春を願って、ブログの背景を模様替えしてみました。


さて、昨日、1月17日は阪神・淡路大震災から20年の

節目の日でした。

このブログでも、もう一度災害に備えることについて

考えて頂きたいと、お伝えしました。


新築でも、リフォームでも、家を作るご相談を承った際に

ご予算とご希望をお聞きしますが、

最も難しいのが、「配分」です。


皆さん、新しくなるお住まいに対して様々なご希望をお持ちです。

キッチンはこうしたい、お風呂を広く、書斎が欲しい、収納を充実させて、

リビングは広く、明るく、お庭を充実させて、涼しく暖かく・・・・・・

一般的なご要望はこんな感じでしょうか?


他に個人的な好みや趣味を活かした空間にしたいとなると

様々です。


家は、プライベートな空間ですから、

法律に違反しない限り、タブーはありません。

思う存分、ご自分らしさを最大限活かして頂きたいですね。


しかし、予算には限りがあることがほとんどです。

大切な予算をどう使うか?


ここで、私が皆さんに申し上げたいのは、

何度も書いている通り、



「家は建築であって、

人の命を守る構造と、快適性(温熱環境)は建築が作る。」



ことです。



1、構造 = 災害に備え、いざという時から人の命とくらしを守る。

2、四季それぞれの気候を判断し、通年での快適性を獲得する。

3、2を省エネルギーで実現する。


構造も、断熱気密性も、建築でしか実現できません。

エアコン他の設備による快適性は、

設備機器がある室内空間の熱の逃げにくさによって効きが決まります。


かなり前になりますが、

エヌテックにご新築の相談にお越し頂いた方が

情報を仕入れ過ぎから?相当悩まれていて

「結局、家を長持ちさせるには断熱しないほうがいいんですかね?」

と、極論をおっしゃっていたのには驚きました。

また、ある会社さんで

「広島は北海道とは違います。寒くないので中気密、中断熱でいいです。」
==========
▶ 課題のねらい: 本文の「構造も、断熱気密性も」で始まる段落を、主な事実を残して短く書き直してください。

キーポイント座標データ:
==========
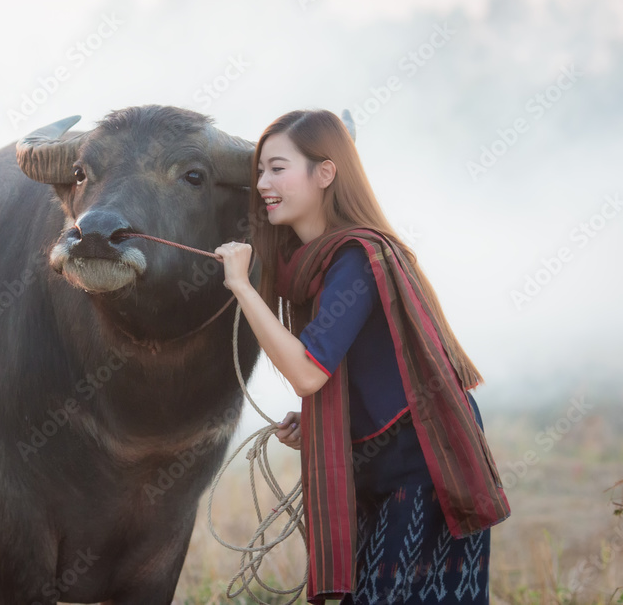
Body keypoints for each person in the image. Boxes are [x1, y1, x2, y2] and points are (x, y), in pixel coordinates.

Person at [213, 109, 510, 605]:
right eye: (260, 171)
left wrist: (242, 286)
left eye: (278, 168)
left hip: (423, 463)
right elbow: (355, 373)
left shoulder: (356, 257)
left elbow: (309, 373)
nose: (263, 183)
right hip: (375, 462)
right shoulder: (313, 265)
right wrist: (314, 426)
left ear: (325, 173)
==========
▶ 完成した解答: 構造も断熱気密性も建築でしか実現できず、エアコンなど設備による快適性の効きは、その機器がある室内空間の熱の逃げにくさで決まる。